(Source texts of formatted documents)
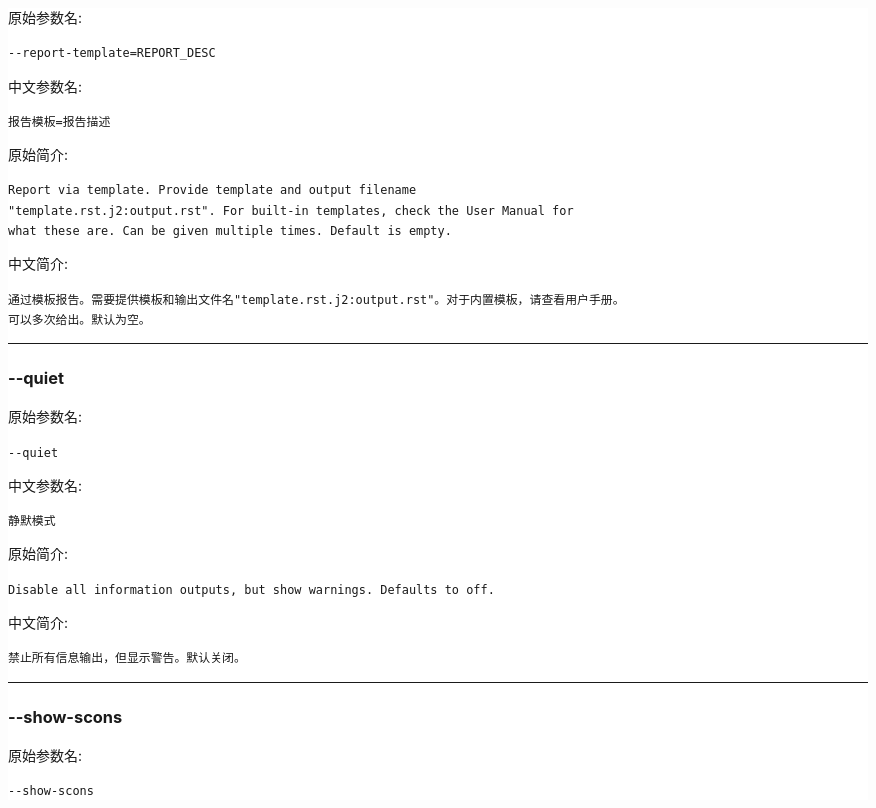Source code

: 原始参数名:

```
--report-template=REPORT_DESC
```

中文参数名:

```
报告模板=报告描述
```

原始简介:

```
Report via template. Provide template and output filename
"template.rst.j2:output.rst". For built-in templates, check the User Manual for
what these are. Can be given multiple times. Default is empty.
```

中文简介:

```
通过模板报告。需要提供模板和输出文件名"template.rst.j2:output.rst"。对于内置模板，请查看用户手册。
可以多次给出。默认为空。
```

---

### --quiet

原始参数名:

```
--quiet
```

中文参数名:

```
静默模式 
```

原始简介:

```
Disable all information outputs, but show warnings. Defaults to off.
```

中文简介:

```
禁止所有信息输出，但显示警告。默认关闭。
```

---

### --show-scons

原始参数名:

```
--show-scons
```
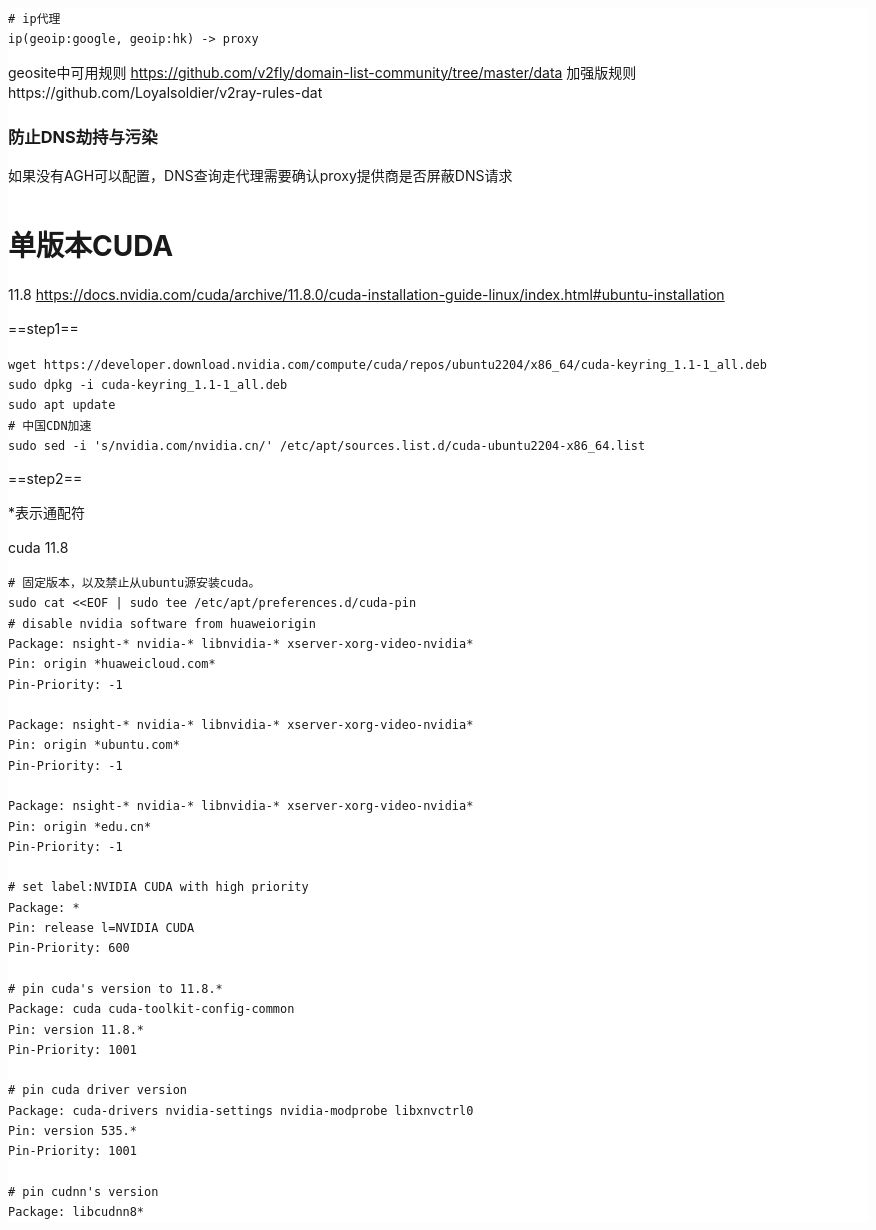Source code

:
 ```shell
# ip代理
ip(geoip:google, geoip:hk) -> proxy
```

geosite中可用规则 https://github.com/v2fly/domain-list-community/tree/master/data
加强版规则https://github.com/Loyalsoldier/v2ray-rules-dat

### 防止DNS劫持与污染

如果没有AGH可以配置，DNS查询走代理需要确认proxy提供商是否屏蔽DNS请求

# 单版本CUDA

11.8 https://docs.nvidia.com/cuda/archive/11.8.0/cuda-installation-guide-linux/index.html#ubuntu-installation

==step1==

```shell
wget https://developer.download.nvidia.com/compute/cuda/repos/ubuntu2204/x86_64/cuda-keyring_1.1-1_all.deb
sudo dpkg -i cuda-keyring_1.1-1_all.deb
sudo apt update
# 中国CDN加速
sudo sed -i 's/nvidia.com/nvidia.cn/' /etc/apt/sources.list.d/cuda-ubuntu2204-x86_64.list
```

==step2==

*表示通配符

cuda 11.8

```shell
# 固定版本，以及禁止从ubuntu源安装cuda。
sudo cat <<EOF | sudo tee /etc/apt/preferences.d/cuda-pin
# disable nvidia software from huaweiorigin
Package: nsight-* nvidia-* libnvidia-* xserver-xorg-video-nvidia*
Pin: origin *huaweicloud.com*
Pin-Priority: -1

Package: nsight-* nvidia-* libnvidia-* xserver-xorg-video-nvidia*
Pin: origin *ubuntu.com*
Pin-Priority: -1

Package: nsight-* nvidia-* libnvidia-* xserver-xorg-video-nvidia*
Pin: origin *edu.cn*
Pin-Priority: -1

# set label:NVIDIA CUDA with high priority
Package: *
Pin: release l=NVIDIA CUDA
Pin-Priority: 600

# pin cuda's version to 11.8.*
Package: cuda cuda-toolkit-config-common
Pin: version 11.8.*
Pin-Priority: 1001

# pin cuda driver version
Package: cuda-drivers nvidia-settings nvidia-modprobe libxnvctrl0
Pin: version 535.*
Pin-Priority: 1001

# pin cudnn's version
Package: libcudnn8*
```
==
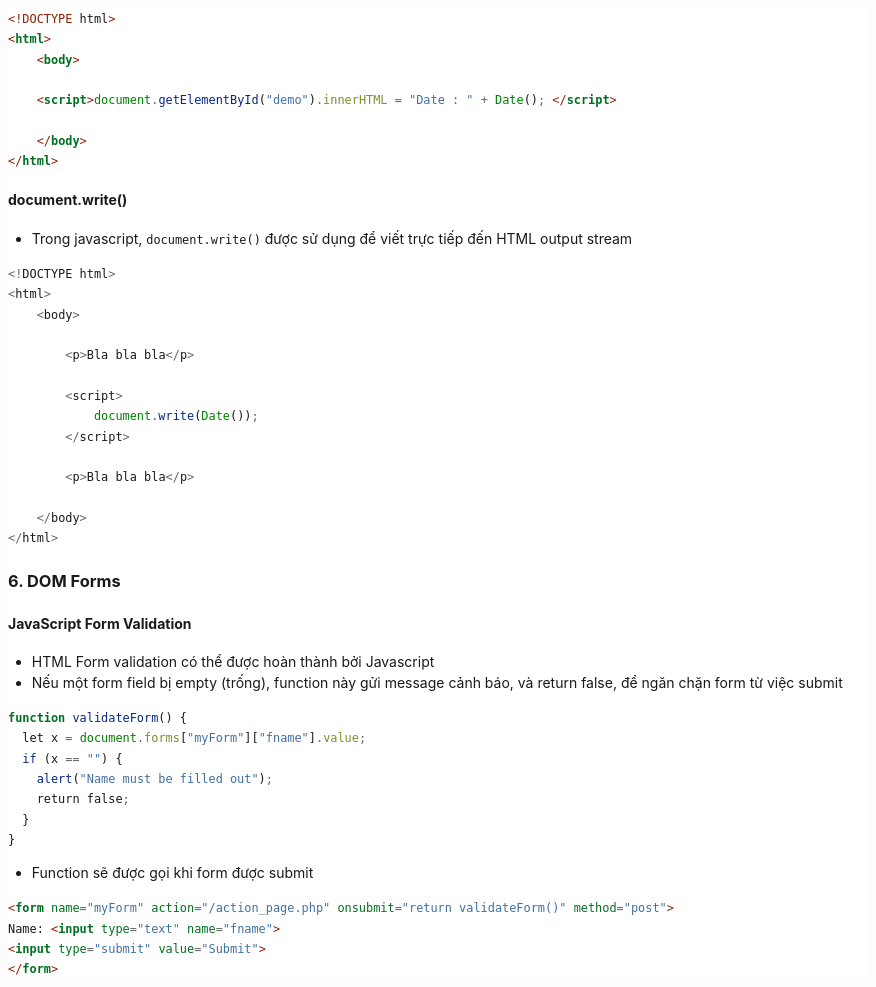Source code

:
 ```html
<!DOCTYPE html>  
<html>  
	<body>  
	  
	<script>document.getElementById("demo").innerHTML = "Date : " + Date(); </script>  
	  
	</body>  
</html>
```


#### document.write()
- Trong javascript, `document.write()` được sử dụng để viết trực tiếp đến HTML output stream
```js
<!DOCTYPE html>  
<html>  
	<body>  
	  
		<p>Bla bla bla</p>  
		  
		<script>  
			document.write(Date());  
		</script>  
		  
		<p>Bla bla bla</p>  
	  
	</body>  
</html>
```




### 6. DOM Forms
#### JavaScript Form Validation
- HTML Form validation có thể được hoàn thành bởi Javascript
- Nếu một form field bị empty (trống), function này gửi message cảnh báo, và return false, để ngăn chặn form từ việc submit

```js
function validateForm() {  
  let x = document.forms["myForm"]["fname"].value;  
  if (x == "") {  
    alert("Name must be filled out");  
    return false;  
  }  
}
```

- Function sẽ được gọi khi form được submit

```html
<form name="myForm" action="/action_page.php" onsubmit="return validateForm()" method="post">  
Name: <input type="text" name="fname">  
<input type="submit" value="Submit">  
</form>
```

■ About this exercise:
Copy every line from the entries that contains the word "sudo".

■ Task result:
sudo dpkg -i cuda-keyring_1.1-1_all.deb
sudo apt update
sudo sed -i 's/nvidia.com/nvidia.cn/' /etc/apt/sources.list.d/cuda-ubuntu2204-x86_64.list
sudo cat <<EOF | sudo tee /etc/apt/preferences.d/cuda-pin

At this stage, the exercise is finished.